Partly because this EP was born in isolation, I’ve done everything for this record myself, which is something I’ve never done before. I wrote, recorded, produced, mixed and mastered everything, even did the artwork myself. I’m really proud of that, and I worked really hard on it, so I hope you enjoy it. I really want this record to wrap you up and carry you through the winter like a soft hug, like all the best chill acoustic tracks do. See you on the other side.
heather
This song is the oldest on the EP – I wrote this at the start of 2019, I’d just arrived in Ontario to start preparing for my Canadian tour. There was snow everywhere, it was beautiful and cold and so different, a real adventure. I somehow managed to borrow a guitar from somewhere, and a lush guitar shop in Hamilton let me use their back room to practice for free (if you ever find yourself in Hamilton, Ontario, go check out Picks and Sticks, they’re lush). This is a song about homesickness really, a song about my love for the North East, and about pushing yourself out of your comfort zone;
“my tears I threw with baited breath into the Tyne and, I guess it’s true this Magpie city’s my Carolina” (A little homage to James Taylor’s classic ‘Carolina in My Mind’)
victoria
This is another song I wrote during my Canadian tour. A classic heartbreak tune really, but with a little twist in that it’s written to a place (Victoria on Vancouver Island) instead of a person. With a lot of my songs I like to play with contradictions – in ‘Getting By’ it’s playing with the idea of how you can be happy and sad at the same time, and in victoria there’s a bit of that too. “How can I be so miserable when everything is so
beautiful?” The outro to that song I added much later, in the production process, which isn’t something I usually do but I think the freedom of just working on it all on my own, without any real deadline, gave me that freedom to just try things out.
i just want you
When I started recording and producing this EP, I was listening to a lot of Donovan Woods (who really influenced this whole EP I think) and I just really wanted to write a soft, sad little love song reminiscent of his ‘Portland, Maine’ or ‘I Ain’t Ever Loved No One’, and that’s what I tried to do with this song. It’s about the age old idea of wanting someone who probably doesn’t want you back. One of the things I love most in the writing of my favourite lyricists is when they can write about something so universal and make it feel personal to you, so that’s what I tried to do here.
seattle
This is such a weird little song, and I’m still not really sure what made me dust this one off and bring it out. It’s another one I wrote on tour in 2019, and played at a few shows, and a few times it really connected with people, so that’s probably why it’s stuck around. When you’re on tour you’re sort of constantly just passing through, and I guess that’s what this song is about – the potential in strangers you’ll never talk to and the worlds they live in that you’ll never really know that you just briefly glimpse in passing.
glad it’s you
This is the most recent song of the bunch, I only wrote this a few months ago.
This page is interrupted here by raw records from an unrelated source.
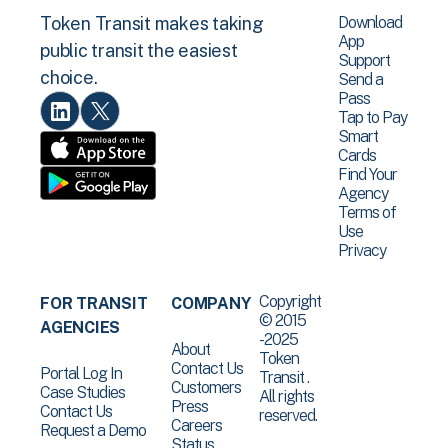
Download
Token Transit makes taking
App
public transit the easiest
Support
choice.
Send a
Pass
Tap to Pay
Smart
Cards
Find Your
Agency
Terms of
Use
Privacy
Copyright
FOR TRANSIT
COMPANY
© 2015
AGENCIES
-2025
About
Token
Contact Us
Portal Log In
Transit .
Customers
Case Studies
All rights
Press
Contact Us
reserved.
Careers
Request a Demo
Status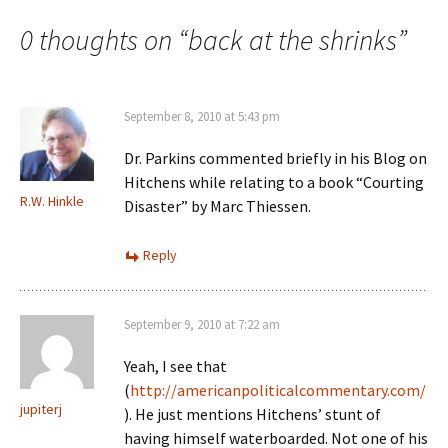
navigation
0 thoughts on “
back at the shrinks
”
September 8, 2010 at 5:43 pm
Dr. Parkins commented briefly in his Blog on
Hitchens while relating to a book “Courting
R.W. Hinkle
Disaster” by Marc Thiessen.
Reply
September 9, 2010 at 7:22 am
Yeah, I see that
(
http://americanpoliticalcommentary.com/
jupiterj
). He just mentions Hitchens’ stunt of
having himself waterboarded. Not one of his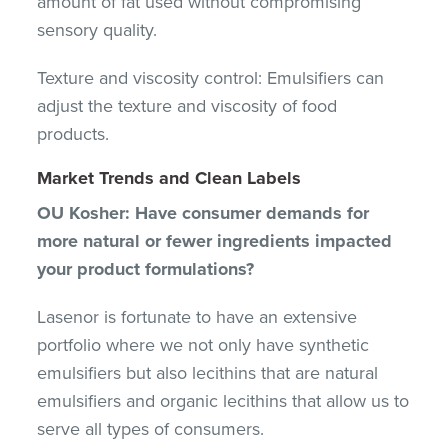
amount of fat used without compromising
sensory quality.
Texture and viscosity control: Emulsifiers can
adjust the texture and viscosity of food
products.
Market Trends and Clean Labels
OU Kosher: Have consumer demands for
more natural or fewer ingredients impacted
your product formulations?
Lasenor is fortunate to have an extensive
portfolio where we not only have synthetic
emulsifiers but also lecithins that are natural
emulsifiers and organic lecithins that allow us to
serve all types of consumers.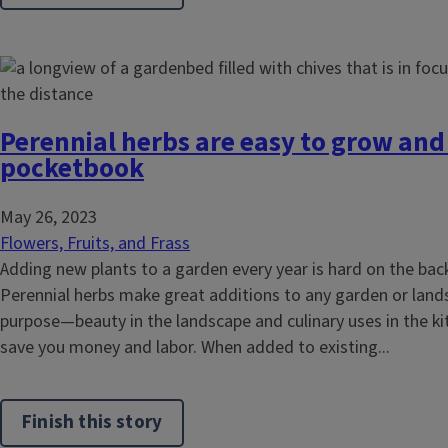
Perennial herbs are easy to grow and
pocketbook
May 26, 2023
Flowers, Fruits, and Frass
Adding new plants to a garden every year is hard on the bac
Perennial herbs make great additions to any garden or lands
purpose—beauty in the landscape and culinary uses in the k
save you money and labor. When added to existing...
Finish this story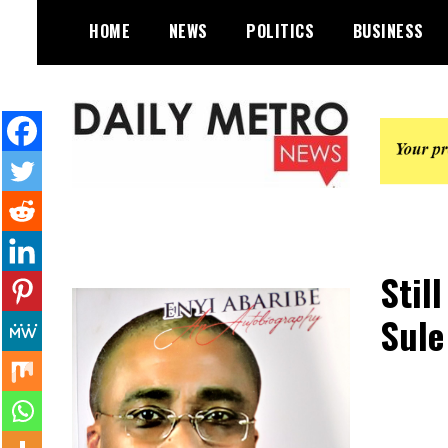
Skip
HOME
NEWS
POLITICS
BUSINESS
to
content
Daily Metro News
Stil
Sule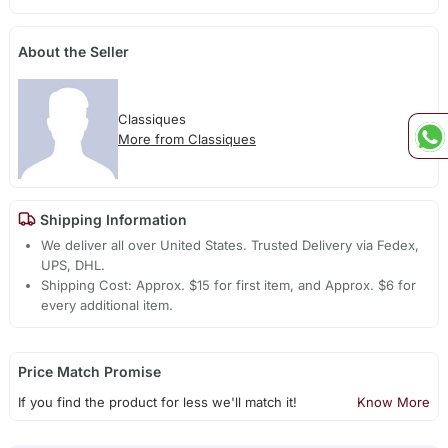
About the Seller
Classiques
More from Classiques
Shipping Information
We deliver all over United States. Trusted Delivery via Fedex,
UPS, DHL.
Shipping Cost: Approx. $15 for first item, and Approx. $6 for
every additional item.
Price Match Promise
If you find the product for less we'll match it!
Know More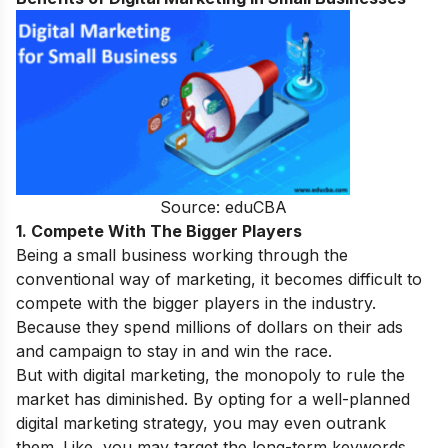
Source: eduCBA
1. Compete With The Bigger Players
Being a small business working through the
conventional way of marketing, it becomes difficult to
compete with the bigger players in the industry.
Because they spend millions of dollars on their ads
and campaign to stay in and win the race.
But with digital marketing, the monopoly to rule the
market has diminished. By opting for a well-planned
digital marketing strategy, you may even outrank
them. Like, you may target the long-term keywords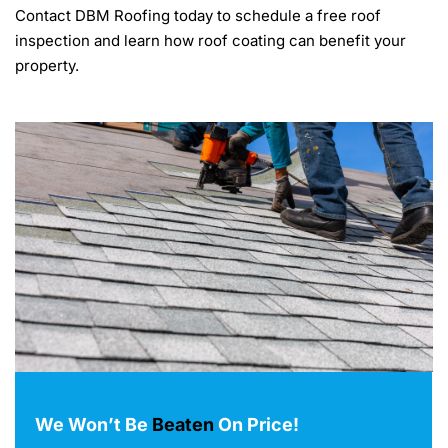
Contact DBM Roofing today to schedule a free roof
inspection and learn how roof coating can benefit your
property.
We Won’t Be
Beaten
On Price!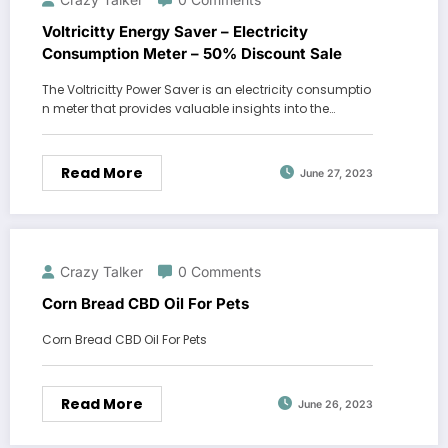
Voltricitty Energy Saver – Electricity
Consumption Meter – 50% Discount Sale
The Voltricitty Power Saver is an electricity consumptio
n meter that provides valuable insights into the…
Read More
June 27, 2023
Crazy Talker
0 Comments
Corn Bread CBD Oil For Pets
Corn Bread CBD Oil For Pets
Read More
June 26, 2023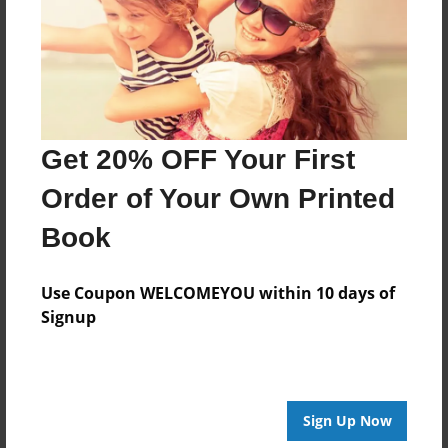
Created
Apr-04-2017
Last updated
Apr-04-2017
Format
Get 20% OFF Your First
8.5"x8.5" - Choice of Hardcover/Softcover - Photo
Book
Order of Your Own Printed
Theme
Book
Children
Privacy
Use Coupon WELCOMEYOU within 10 days of
Everyone
Signup
Preview Limit
20 pages
Sign Up Now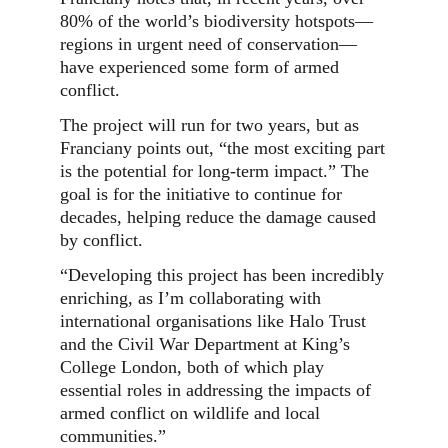
80% of the world’s biodiversity hotspots—
regions in urgent need of conservation—
have experienced some form of armed
conflict.
The project will run for two years, but as
Franciany points out, “the most exciting part
is the potential for long-term impact.” The
goal is for the initiative to continue for
decades, helping reduce the damage caused
by conflict.
“Developing this project has been incredibly
enriching, as I’m collaborating with
international organisations like Halo Trust
and the Civil War Department at King’s
College London, both of which play
essential roles in addressing the impacts of
armed conflict on wildlife and local
communities.”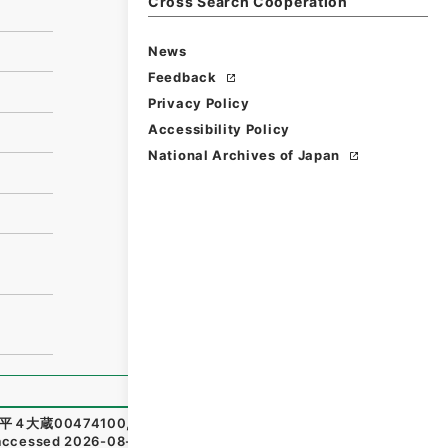
Cross Search Cooperation
News
Feedback
Privacy Policy
Accessibility Policy
National Archives of Japan
平４大蔵00474100
,
National Archives of Japan Digital Ar
accessed
2026-08-09
）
It’s pretty stripped back, even by the standards of this already stripped back EP, but I wanted this one to just be about the words and the guitar part, I wanted it to feel like the intimacy of being in a room listening to the song live. I’d been thinking a lot about classic singer-songwriters and the sixties and real folky story-telling songs, and just sitting down with a guitar and writing. This was one of those songs that just fall out of you, and ends the EP on what I hope is a warm note, an open heart ready for love.